The left-hand side is easy to calculate:
$$
A^T A =
\left[
\begin{array}{cccc}
x_1^2 & x_1 x_2 & 0 & 0 \\
x_1 x_2 & x_2^2 & 0 & 0 \\
0 & 0 &x_1^2 & x_1 x_2  \\
0 & 0 &x_1 x_2 & x_2^2  \\
\end{array}
\right]
$$
The right-hand side should have this form also. Let's see what happens if we set
$$
B_0 = 
\left[
\begin{array}{cc}
b_{00} & b_{01} \\
b_{10} & b_{11} \\
\end{array}
\right]
\qquad
B_1 = 
\left[
\begin{array}{cc}
b_{20} & b_{21} \\
b_{30} & b_{31} \\
\end{array}
\right] \qquad
\Rightarrow \qquad
B_1 = 
\left[
\begin{array}{c}
B_0 \\ B_1
\end{array}
\right]
$$
and 
$$
C_0=
\left[
\begin{array}{cc}
c_{00} & c_{01} & \\
c_{10} & c_{11} & \\
\end{array}
\right]\qquad 
C_1=
\left[
\begin{array}{cc}
c_{02} & c_{03} \\
 c_{12} & c_{13} \\
\end{array}
\right]\qquad
\Rightarrow \qquad
C=
\left[
\begin{array}{cc} C_0 & C_1 \\
\end{array}
\right]
$$
Now their product is
$$
BC = \left[
\begin{array}{cc}
B_0 C_0 & B_0 C_1 \\
B_1 C_0 & B_1 C_1
\end{array}
\right]
$$
Now we get the equations
$$
\begin{array}{cl}
B_0 C_1 = B_1 C_0 &= 
\left[
\begin{array}{cc}
0& 0 \\
0 & 0 \\
\end{array}
\right] \\
B_0 C_0 = B_1C_1
&= 
\left[
\begin{array}{cc}
x_1^2 & x_1 x_ 2 \\
x_1 x_2 & x_2^2 \\
\end{array}
\right] \\
\end{array}
$$
Now, some insight would be needed to continue ...
A: We have $$A^T A = M = 
\left[
\begin{array}{cccc}
x_1^2 & x_1 x_2 & 0 & 0 \\
x_1 x_2 & x_2^2 & 0 & 0 \\
0 & 0 &x_1^2 & x_1 x_2  \\
0 & 0 &x_1 x_2 & x_2^2  \\
\end{array}
\right]$$
We will try to write this as $M = CB$, where $B$ is a $2*4$ matrix of constants, and $C$ is a $4*2$ matrix of constants and variables. I applied a transpose to the original problem in order to switch $B$ and $C$, because it's easier to have the right matrix be the matrix of constants. (ie. you have $ M = M^{t} = B^{t}C^{t}$, where $B^{t}$ would be your original $B$ . However, I work with its transpose).
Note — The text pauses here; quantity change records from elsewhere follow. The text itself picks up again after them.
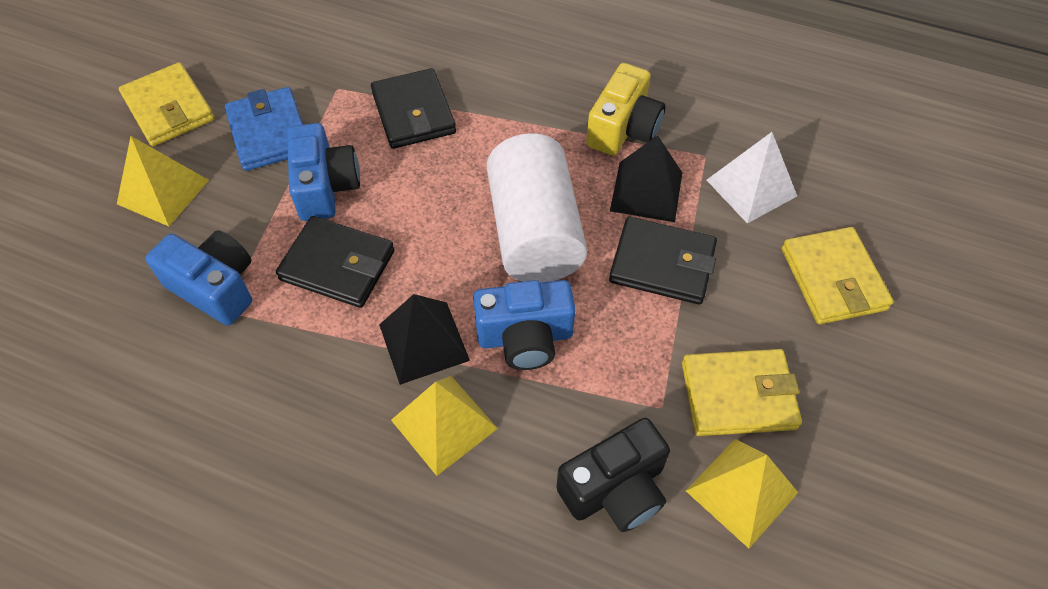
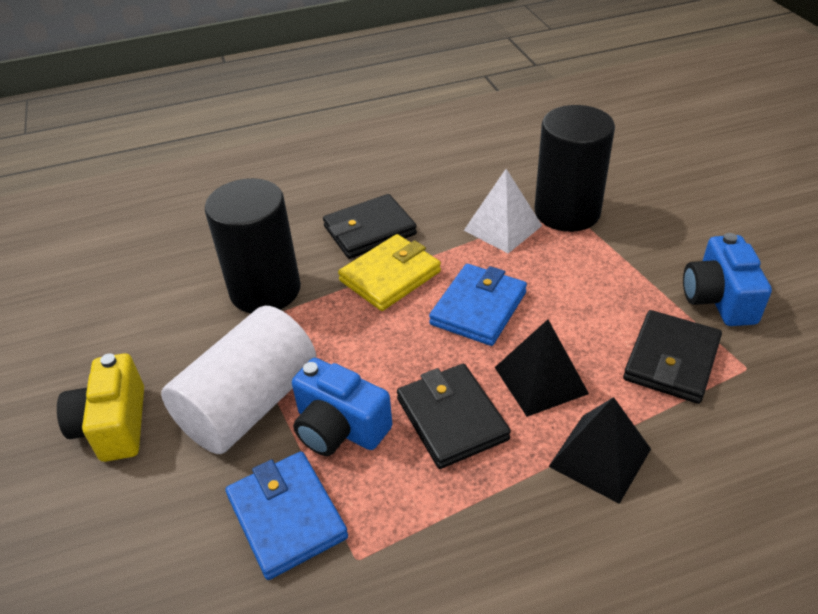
black camera: [556,418,670,532] = 1 -> none = 0
black cylinder: none = 0 -> [205,178,301,313] [534,105,615,232] = 2
blue camera: [145,231,252,326] [287,123,360,221] [473,280,576,370] = 3 -> [292,358,392,456] [683,233,772,326] = 2
blue wallet: [225,87,303,171] = 1 -> [225,451,348,580] [429,264,527,346] = 2
yellow pyramid: [117,136,209,226] [391,376,498,476] [686,439,798,548] = 3 -> none = 0
yellow wallet: [119,62,215,146] [682,349,802,436] [782,227,894,324] = 3 -> [338,234,441,311] = 1

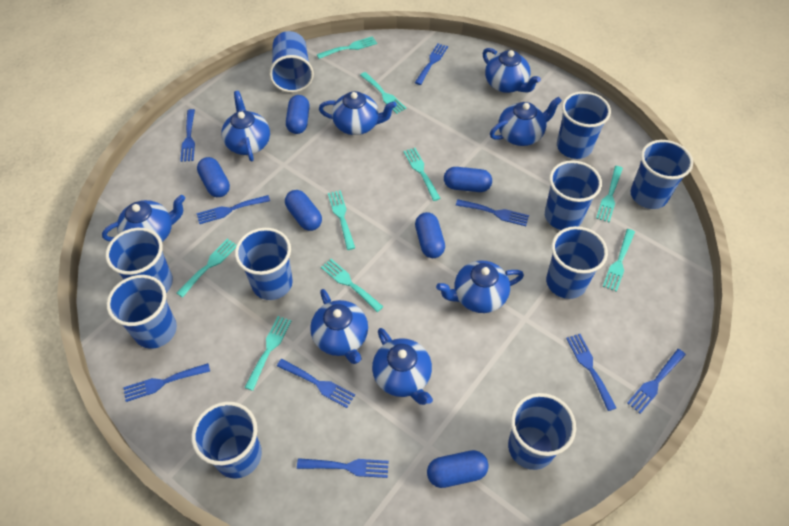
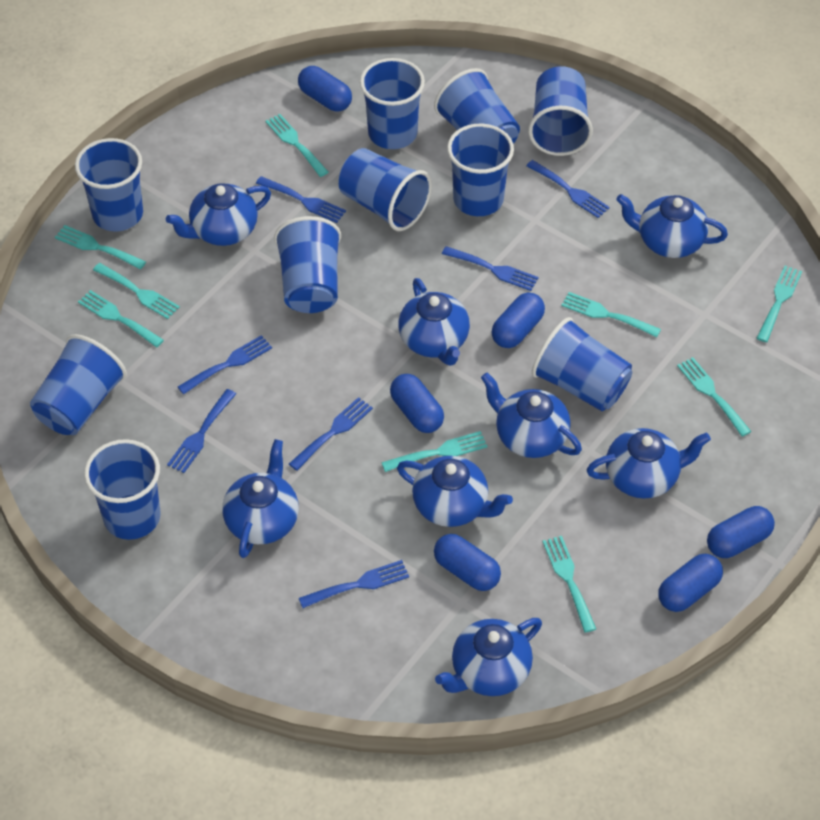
blue fork: [123,363,210,402] [180,109,195,162] [196,195,270,224] [277,359,355,408] [297,458,389,478] [415,43,448,85] [456,199,529,226] [566,334,616,411] [627,349,686,414] = 9 -> [167,389,236,473] [178,335,272,394] [256,176,346,223] [289,397,373,471] [299,560,409,608] [442,246,539,291] [526,160,610,218] = 7

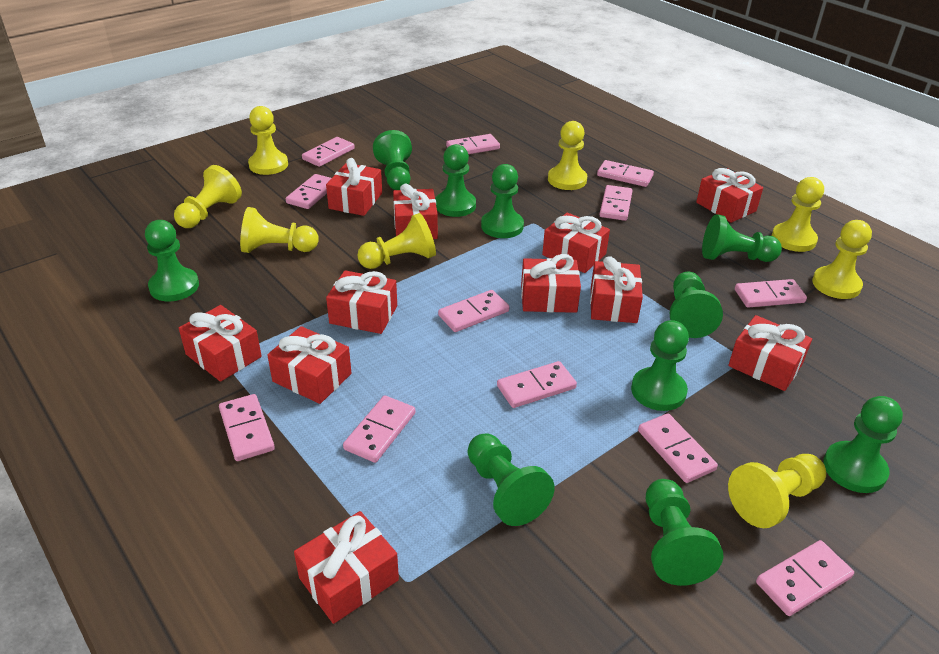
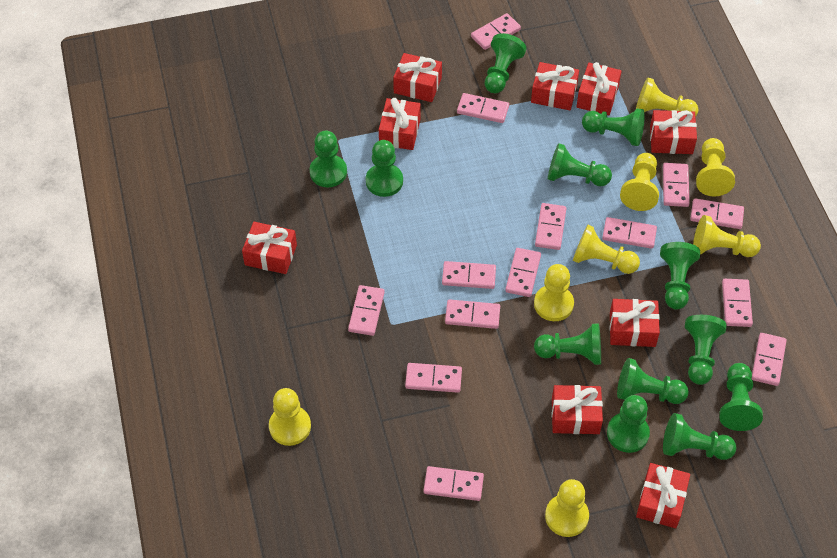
green pawn: [145,220,199,301] [373,130,412,190] [435,144,476,217] [467,433,554,526] [481,164,524,238] [631,320,689,411] [646,479,723,586] [670,272,723,338] [702,214,782,262] [823,396,903,493] = 10 -> [309,131,347,187] [366,140,403,197] [485,33,526,93] [534,323,601,365] [548,143,612,186] [582,108,645,146] [607,395,650,453] [617,358,689,404] [660,242,700,310] [663,413,737,460] [685,315,727,385] [719,363,763,431] = 12
pink domino: [219,394,275,461] [286,174,331,209] [302,137,355,167] [343,395,415,463] [438,290,509,332] [446,134,500,154] [497,361,577,408] [597,160,654,187] [600,185,633,221] [638,413,718,483] [735,279,807,308] [756,540,854,616] = 12 -> [348,285,385,336] [405,363,462,393] [424,466,484,501] [442,261,496,289] [445,299,500,329] [457,93,509,123] [471,13,521,50] [505,248,541,297] [535,203,566,250] [602,217,657,249] [663,163,690,207] [690,198,744,229] [722,279,753,327] [752,333,787,386] = 14
red gift: [179,305,262,382] [267,326,351,404] [294,511,399,624] [326,158,382,216] [326,270,397,334] [393,183,438,239] [521,254,581,313] [542,213,610,273] [590,256,643,323] [696,168,763,223] [728,315,812,391] = 11 -> [242,222,297,274] [379,98,421,150] [393,53,442,102] [531,62,579,110] [552,385,603,434] [576,62,622,115] [609,299,660,347] [636,463,690,528] [650,110,697,154] = 9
Now, because $B$ is a $2*4$ matrix of constants, it has a constant kernel of dimension at least $2$. There exists at least $2$ constant linearly independent vectors $v_{1}$, $v_{2}$, such that $B{v_1} = 0$ and $B{v_2} = 0$ . Eg. if $B=
\left[
\begin{array}{cccc}
1 & 0 & 0 & 0 \\
0 & 1& 0 & 0 
\end{array} \right]$, an example of such vectors would be $v_1 = 
\left[
\begin{array}{c}
0 \\
0 \\
1 \\
0 \\ 
\end{array} \right]$, $v_2 = 
\left[
\begin{array}{c}
0 \\
0 \\
0 \\
1 \\ 
\end{array} \right]$. Regardless of $B$, we can always find such vectors. Now, if $M= CB$, that means $M$ "inherits" the kernel-spanning constant vectors from $B$: there must exist constant linear independent vectors $v_1,v_2$ such that $Mv_1 = 0$ and $Mv_2 = 0$. The kernel of $M$ must always contain this constant subspace of dimension $2$ spanned by $v_1, v_2$.  For $x_1 = 1 $, $x_2 = 0$, then $M$ is
$$ M = 
\left[
\begin{array}{cccc}
1 & 0 & 0 & 0 \\
0  & 0 & 0 & 0 \\
0 & 0 &1 & 0  \\
0 & 0 &0 & 0  \\
\end{array}
\right]$$
and its kernel is spanned by $\left[
\begin{array}{c}
0 \\
0 \\
0 \\
1 \\ 
\end{array} \right], 
\left[
\begin{array}{c}
0 \\
1 \\
0 \\
0 \\ 
\end{array} \right]$ . On the other hand, for $x_1 = 0$, $x_2 = 1$ gives
$$ M = 
\left[
\begin{array}{cccc}
0 & 0 & 0 & 0 \\
0  & 1 & 0 & 0 \\
0 & 0 &0 & 0  \\
0 & 0 &0 & 1  \\
\end{array}
\right]$$ and its kernel is  spanned by  $\left[ \begin{array}{c}
0 \\
0 \\
1 \\
0 \\ 
\end{array} \right], 
\left[
\begin{array}{c}
1 \\
0 \\
0 \\
0 \\ 
\end{array} \right]$. However, these two subspaces are disjoint (except the null space). They cannot both contain linearly independent constant vectors $v_1,v_2$ that span the kernel of $B$ in $M = CB$. Therefore, no decomposition of the form $M=CB$ with $B$ constant $2*4$ matrix exists. The kernel of $M$ "moves too much" for that to happen.